Thanks for the plug Casey!
There are no aggressive assumptions in this house though: we just use real data on diversity rather than relying on guesses and gross oversizing. 😉
That industrial distributed control system (as typically used in oil refineries and chemical plants) then allows network load to be actively managed: minimise the peaks, utilising the troughs, and making those network infrastructure assets serve as many customers as possible.
We could apply these techniques to existing networks but there’s a major barrier to overcome before we can do so: DATA. Whilst you or I could take one look at a network and know if (1) the basic design is even capable of operating efficiently, and (2) it’s actually been commissioned well and is operating efficiently, this isn’t enough to open the chequebook.
The Finance Director will need the DATA on how the network is actually operating to justify any investment decision. The Judge will need the DATA to prove, on the balance of probabilities, that the designer/operator of the existing network has dropped a major boo-boo and will need to stick their hand in their pocket to fix it.
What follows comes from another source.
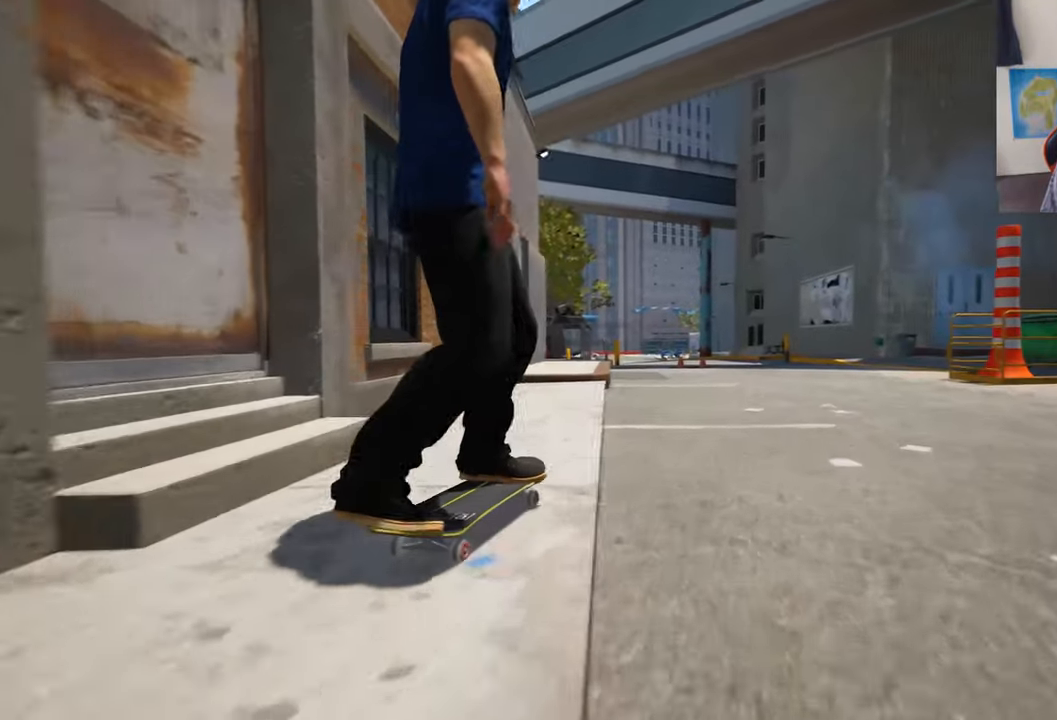
{"dt_ms": 500, "buttons": ["R2"], "left_stick": "center", "right_stick": "center", "events": [[150, "right_stick", "up-left"], [167, "left_stick", "up"], [250, "right_stick", "center"], [317, "left_stick", "center"], [350, "R2", "down"]]}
Only once folks know, without doubt, what a lemon they’ve got, can you start to sell a fix. Companies bringing tools to market that allow operators to understand and analyse their own energy performance data are our best friend. 😉
Three more suggestions for innovators in heat networks with a data slant:
NODA Systems of Sweden
http://www.noda.se/en/main
This company has been improving temperature management in existing buildings and actively managing load on existing heat networks for some time. NODA optimise, apartment block by apartment block, what COHEAT are doing apartment by apartment and radiator by radiator. They’ve matured a lot in the last 12-18 months, are now partnered with Schneider Electric, and fairly well positioned to dominate the large commercial/multi-family building market.
Thermal Integration of Sudbury
http://heatweb.co.uk/
Richard Hanson-Graville has been designing heat exchange hardware and heat networks for some time. Now partnered (part owned?) by Specflue, Thermal Integration are in the process of bringing networked HIUs to market. At present these provide reactive network wide hot water priority (curtailment of consumer requests for space heat) but the control/ data backbone is capable of more. Watch this space.
NordIQ
http://www.nordiq.se/
Peter Gummerus wrote the texbook on Swedish diversity. Ok, no, but he was the PhD student whose job it was to crank down the hot water power to apartment buildings until the telephones lit up with complaints. That data was then used by the SDHA to produce their diversity curves. He now provides ultra-smart whole-building HIUs for the multi-family buildings that form the bulk of Scandinavian residential DH connections, commissioning/balancing services for such buildings, and a whole host of related services.